Exercise description:
From the records below, gather every line that contains the string "label" and list those lines.

Excerpts from annotation records:
-------------------------

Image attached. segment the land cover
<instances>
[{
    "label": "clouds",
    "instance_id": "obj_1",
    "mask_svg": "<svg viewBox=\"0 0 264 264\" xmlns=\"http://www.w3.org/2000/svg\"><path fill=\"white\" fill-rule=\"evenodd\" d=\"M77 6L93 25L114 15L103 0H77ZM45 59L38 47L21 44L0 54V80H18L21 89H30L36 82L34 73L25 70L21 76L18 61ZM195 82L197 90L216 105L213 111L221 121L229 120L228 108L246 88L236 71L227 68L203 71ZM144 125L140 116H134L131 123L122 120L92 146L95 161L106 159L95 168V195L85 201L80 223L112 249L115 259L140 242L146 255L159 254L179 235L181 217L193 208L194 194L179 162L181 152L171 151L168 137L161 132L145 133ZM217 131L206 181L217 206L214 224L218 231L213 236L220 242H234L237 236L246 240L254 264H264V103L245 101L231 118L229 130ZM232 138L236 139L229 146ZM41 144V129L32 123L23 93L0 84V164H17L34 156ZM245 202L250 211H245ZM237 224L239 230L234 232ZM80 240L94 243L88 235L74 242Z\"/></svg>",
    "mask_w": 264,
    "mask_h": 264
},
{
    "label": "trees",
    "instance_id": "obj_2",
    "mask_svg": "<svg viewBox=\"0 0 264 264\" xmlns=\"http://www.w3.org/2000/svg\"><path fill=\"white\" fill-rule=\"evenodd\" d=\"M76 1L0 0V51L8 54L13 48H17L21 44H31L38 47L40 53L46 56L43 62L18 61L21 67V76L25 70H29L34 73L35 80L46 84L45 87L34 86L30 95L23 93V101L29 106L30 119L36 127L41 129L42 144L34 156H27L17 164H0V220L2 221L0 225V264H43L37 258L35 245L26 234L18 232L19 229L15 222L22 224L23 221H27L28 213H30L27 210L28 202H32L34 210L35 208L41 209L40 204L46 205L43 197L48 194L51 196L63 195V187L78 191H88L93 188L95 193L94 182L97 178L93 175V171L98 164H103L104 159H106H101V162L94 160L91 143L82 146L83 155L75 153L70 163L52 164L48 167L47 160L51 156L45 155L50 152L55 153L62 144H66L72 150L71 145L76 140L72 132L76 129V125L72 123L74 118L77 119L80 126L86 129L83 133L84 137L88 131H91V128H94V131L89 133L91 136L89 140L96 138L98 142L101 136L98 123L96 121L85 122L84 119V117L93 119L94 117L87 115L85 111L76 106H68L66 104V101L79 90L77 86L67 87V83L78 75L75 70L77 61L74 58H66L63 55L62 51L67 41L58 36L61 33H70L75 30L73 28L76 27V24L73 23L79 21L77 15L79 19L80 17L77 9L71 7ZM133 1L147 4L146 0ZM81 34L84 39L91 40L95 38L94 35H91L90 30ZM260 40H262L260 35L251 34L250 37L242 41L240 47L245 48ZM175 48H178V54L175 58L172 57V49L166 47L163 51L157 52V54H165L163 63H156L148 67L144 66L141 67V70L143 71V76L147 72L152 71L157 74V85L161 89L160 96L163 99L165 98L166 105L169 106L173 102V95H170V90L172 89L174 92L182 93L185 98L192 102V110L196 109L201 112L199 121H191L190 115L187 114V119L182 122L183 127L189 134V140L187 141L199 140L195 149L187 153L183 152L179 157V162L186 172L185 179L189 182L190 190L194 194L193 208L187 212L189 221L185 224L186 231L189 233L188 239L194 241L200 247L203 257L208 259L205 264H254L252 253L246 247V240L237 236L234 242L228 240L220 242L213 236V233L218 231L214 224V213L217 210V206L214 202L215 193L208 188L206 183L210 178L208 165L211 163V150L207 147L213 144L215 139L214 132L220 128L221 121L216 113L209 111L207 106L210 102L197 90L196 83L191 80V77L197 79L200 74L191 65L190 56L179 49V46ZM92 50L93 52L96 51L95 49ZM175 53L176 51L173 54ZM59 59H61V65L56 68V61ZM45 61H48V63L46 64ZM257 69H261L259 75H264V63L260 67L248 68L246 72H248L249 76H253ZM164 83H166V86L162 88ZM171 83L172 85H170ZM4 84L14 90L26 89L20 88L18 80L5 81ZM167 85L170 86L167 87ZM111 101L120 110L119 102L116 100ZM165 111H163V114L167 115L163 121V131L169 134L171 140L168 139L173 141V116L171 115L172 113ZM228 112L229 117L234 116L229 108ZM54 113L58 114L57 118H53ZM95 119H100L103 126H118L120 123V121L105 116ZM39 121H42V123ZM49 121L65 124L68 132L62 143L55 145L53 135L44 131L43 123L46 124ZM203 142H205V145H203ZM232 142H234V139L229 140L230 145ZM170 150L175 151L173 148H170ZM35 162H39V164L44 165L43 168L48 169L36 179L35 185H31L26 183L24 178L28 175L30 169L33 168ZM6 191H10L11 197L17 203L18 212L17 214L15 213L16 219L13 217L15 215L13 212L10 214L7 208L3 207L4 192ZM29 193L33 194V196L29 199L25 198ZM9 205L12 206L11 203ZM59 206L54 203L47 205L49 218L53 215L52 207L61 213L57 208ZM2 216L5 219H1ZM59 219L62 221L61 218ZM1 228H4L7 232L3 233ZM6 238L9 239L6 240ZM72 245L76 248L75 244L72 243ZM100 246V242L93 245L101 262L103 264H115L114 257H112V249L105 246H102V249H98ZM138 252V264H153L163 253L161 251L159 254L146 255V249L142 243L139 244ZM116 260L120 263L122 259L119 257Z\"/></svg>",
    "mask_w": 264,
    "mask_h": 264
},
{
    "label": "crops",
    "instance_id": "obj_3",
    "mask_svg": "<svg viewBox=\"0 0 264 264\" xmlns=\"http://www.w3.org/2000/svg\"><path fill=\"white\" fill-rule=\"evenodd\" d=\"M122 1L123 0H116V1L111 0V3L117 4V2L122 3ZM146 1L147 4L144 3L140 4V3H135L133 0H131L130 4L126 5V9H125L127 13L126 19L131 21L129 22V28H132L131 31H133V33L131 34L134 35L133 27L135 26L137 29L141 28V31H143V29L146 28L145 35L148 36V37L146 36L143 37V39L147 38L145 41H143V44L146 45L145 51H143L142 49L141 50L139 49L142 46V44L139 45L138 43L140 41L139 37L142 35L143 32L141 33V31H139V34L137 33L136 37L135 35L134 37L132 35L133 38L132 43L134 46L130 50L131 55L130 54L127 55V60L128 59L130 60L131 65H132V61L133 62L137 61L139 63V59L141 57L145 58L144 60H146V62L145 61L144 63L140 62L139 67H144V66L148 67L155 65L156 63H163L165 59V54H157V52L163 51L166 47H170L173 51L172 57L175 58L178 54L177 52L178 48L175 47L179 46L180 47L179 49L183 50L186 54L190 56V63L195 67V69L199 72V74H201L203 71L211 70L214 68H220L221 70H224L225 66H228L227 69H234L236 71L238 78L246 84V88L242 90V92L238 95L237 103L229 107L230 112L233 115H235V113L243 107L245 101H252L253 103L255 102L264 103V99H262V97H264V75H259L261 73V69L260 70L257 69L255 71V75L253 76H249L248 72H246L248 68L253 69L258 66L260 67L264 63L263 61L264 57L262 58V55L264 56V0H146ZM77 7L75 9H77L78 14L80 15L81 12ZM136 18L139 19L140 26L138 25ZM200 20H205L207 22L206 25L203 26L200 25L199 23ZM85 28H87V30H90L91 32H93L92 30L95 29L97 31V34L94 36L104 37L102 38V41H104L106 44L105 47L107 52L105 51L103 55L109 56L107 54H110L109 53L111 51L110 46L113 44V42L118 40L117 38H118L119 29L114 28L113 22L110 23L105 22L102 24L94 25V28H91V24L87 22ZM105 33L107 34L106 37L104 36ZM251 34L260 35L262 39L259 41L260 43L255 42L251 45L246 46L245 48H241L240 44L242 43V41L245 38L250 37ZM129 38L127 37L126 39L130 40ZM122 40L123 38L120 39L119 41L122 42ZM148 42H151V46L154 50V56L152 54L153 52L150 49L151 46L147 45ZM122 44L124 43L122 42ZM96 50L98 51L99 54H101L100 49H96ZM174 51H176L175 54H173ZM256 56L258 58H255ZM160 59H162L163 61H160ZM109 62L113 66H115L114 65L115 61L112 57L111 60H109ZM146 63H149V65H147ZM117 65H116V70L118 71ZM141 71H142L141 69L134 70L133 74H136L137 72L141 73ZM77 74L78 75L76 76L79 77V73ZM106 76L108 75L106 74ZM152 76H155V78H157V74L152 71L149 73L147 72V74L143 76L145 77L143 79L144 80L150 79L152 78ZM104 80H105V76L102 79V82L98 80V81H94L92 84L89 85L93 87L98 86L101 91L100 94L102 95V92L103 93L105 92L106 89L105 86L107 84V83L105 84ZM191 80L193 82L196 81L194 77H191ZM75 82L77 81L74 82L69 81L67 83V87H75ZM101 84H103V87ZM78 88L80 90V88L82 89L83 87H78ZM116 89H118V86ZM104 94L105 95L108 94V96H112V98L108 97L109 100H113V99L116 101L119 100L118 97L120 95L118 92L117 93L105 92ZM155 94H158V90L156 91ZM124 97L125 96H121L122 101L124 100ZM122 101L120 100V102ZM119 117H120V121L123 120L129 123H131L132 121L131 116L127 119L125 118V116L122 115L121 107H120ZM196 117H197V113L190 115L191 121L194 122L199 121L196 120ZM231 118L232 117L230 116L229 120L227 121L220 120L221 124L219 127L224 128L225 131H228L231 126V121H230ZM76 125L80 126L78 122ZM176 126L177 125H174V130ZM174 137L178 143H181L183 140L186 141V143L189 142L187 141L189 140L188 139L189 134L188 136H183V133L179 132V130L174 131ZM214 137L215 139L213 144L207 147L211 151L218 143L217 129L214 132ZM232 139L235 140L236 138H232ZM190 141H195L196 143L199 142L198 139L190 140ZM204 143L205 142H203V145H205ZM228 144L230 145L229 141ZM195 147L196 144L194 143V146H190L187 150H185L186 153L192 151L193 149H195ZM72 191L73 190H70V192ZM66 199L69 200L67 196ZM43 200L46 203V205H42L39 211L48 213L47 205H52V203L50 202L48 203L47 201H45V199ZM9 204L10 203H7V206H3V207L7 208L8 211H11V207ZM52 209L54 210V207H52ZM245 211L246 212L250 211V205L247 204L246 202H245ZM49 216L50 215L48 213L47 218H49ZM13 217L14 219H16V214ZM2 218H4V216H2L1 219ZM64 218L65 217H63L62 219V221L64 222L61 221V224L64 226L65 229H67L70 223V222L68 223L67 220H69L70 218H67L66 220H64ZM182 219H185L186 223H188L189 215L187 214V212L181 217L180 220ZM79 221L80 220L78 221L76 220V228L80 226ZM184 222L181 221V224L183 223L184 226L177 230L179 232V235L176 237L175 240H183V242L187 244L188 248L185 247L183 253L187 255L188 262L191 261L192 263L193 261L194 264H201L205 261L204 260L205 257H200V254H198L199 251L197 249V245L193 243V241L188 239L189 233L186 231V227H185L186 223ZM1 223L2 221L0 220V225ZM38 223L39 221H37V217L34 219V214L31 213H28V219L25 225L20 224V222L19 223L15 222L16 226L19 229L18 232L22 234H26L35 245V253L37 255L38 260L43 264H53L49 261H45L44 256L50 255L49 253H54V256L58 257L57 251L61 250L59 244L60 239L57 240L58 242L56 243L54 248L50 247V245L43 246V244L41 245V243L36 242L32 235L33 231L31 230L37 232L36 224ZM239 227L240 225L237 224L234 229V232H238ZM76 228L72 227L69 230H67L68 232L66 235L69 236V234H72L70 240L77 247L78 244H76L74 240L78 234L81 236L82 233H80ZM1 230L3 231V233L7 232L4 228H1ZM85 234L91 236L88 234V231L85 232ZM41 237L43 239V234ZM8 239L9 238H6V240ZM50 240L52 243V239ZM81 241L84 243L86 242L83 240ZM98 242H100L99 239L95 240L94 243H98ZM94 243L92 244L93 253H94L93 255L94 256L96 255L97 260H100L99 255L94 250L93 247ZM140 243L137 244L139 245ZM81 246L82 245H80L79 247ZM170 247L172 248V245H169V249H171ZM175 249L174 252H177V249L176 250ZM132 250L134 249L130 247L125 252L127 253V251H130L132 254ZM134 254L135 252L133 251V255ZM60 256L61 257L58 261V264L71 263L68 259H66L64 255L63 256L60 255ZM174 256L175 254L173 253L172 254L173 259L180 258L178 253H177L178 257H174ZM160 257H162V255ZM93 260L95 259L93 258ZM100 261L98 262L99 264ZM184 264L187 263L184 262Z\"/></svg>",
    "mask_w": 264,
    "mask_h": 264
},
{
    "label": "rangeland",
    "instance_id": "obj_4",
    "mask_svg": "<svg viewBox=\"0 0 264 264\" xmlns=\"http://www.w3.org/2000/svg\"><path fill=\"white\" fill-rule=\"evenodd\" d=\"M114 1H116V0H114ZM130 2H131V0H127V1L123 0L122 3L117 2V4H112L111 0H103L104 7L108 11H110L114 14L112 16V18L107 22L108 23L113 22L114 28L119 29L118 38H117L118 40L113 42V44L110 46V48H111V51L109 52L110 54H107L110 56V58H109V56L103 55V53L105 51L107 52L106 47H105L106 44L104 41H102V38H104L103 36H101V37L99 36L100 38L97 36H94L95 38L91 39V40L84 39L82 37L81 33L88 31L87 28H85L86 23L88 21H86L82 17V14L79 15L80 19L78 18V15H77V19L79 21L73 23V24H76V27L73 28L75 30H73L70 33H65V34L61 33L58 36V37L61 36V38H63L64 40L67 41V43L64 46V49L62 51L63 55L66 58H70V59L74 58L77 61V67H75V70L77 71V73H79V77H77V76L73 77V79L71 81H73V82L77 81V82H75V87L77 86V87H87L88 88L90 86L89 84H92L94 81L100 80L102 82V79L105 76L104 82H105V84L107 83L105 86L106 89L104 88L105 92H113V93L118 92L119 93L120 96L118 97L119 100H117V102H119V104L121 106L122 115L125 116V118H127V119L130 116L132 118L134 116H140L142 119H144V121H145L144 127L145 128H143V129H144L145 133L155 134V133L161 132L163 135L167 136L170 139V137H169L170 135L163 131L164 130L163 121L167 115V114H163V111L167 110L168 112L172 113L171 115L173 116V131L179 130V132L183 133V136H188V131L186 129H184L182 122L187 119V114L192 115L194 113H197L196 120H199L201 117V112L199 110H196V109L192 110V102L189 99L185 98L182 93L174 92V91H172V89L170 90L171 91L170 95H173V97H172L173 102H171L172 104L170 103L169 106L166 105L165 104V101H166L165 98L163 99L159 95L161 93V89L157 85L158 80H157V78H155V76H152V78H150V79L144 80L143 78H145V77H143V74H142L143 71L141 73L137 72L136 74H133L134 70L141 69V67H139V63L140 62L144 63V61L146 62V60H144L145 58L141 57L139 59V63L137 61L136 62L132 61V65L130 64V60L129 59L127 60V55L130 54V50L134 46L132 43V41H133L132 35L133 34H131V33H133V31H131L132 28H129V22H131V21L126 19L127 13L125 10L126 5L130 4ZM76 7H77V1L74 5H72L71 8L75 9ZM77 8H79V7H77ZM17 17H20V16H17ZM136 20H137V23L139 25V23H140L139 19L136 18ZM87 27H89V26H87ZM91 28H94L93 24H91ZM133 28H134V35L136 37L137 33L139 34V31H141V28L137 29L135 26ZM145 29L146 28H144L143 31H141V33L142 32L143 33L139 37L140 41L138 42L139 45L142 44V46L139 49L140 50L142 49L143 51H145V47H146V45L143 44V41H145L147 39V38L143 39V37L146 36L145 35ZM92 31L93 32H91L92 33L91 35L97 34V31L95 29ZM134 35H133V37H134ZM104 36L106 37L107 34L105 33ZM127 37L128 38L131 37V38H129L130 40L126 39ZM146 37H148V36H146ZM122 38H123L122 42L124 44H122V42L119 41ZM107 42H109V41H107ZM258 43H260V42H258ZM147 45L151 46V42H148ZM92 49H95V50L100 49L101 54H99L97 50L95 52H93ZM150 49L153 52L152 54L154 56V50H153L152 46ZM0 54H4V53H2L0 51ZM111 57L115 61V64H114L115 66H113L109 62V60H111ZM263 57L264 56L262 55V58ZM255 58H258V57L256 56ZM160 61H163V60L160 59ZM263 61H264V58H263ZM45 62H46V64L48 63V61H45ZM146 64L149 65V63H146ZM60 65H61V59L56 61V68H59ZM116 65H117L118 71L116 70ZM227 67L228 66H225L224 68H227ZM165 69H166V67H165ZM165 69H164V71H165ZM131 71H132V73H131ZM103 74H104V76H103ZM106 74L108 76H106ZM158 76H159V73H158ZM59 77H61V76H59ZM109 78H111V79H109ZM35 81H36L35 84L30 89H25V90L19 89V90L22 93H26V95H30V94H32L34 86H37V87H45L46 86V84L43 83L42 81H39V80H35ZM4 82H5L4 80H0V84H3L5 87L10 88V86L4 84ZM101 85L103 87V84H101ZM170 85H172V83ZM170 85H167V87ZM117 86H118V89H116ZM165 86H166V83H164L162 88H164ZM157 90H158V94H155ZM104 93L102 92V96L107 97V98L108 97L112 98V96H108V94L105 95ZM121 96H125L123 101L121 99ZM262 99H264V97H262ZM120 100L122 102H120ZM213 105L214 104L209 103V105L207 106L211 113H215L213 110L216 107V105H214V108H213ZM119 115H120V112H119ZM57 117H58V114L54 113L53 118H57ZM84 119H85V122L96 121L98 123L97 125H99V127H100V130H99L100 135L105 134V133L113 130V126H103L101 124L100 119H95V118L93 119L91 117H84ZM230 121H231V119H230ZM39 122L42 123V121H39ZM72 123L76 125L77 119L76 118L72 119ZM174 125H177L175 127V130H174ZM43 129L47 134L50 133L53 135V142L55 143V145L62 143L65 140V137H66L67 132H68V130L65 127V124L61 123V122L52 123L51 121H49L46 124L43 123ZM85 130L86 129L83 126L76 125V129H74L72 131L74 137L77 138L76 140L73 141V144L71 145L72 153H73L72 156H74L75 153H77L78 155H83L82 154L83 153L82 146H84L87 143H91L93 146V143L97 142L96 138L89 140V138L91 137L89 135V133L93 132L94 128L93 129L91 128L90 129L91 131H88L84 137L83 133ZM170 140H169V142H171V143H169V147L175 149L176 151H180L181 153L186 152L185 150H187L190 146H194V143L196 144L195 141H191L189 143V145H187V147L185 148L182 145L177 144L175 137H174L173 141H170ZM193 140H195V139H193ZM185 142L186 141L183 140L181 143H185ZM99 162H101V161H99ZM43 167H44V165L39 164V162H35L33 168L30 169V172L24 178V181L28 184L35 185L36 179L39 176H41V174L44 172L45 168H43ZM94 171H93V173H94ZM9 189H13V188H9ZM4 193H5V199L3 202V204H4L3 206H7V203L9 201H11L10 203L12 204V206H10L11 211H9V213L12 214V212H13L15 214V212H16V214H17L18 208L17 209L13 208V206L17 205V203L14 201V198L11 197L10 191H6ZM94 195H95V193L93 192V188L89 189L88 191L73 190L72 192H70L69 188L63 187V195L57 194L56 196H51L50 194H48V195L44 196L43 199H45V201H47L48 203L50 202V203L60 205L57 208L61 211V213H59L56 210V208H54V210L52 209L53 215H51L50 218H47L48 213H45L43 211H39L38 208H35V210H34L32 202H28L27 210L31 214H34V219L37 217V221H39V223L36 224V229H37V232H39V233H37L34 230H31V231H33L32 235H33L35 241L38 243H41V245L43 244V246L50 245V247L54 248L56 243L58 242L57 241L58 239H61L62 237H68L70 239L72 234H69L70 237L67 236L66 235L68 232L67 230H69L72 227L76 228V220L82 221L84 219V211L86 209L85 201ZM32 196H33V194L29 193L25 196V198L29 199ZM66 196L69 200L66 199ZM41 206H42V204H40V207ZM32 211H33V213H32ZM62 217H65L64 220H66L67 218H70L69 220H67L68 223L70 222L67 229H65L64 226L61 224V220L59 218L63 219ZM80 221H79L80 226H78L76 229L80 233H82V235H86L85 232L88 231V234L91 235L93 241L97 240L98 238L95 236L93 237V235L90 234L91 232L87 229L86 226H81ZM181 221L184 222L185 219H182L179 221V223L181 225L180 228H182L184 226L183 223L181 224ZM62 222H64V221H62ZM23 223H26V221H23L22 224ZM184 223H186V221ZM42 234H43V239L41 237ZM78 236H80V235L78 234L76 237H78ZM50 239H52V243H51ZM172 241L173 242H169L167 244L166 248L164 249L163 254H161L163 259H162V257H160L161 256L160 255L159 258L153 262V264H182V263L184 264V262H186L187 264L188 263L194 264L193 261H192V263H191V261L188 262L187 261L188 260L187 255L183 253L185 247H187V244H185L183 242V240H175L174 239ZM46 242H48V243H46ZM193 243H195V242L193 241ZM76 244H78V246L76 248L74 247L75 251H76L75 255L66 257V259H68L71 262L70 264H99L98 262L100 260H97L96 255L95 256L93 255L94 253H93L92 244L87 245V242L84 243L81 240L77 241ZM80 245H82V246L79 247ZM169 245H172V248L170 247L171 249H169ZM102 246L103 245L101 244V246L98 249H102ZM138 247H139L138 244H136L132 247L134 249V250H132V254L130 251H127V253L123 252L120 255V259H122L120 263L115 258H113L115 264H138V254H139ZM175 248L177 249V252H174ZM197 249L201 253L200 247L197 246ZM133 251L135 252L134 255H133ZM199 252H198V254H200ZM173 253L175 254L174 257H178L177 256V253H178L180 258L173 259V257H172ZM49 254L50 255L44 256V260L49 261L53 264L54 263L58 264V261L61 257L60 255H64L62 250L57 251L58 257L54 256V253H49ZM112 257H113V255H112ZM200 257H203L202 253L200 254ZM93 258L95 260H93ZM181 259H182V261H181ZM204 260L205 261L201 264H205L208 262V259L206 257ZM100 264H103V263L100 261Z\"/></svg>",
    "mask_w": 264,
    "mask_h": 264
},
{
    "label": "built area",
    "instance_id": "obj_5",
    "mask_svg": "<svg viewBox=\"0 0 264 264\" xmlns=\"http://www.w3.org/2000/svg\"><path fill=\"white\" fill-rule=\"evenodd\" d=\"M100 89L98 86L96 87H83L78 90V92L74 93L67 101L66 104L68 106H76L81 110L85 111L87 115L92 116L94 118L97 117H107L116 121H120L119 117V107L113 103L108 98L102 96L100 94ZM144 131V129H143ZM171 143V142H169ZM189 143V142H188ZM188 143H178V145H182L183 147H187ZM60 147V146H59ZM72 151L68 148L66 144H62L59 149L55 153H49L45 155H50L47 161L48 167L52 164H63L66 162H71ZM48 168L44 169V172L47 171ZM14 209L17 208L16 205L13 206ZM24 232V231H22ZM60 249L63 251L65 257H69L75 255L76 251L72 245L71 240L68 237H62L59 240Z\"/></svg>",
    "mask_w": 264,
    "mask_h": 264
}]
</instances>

-------------------------

Full output:
    "label": "clouds",
    "label": "trees",
    "label": "crops",
    "label": "rangeland",
    "label": "built area",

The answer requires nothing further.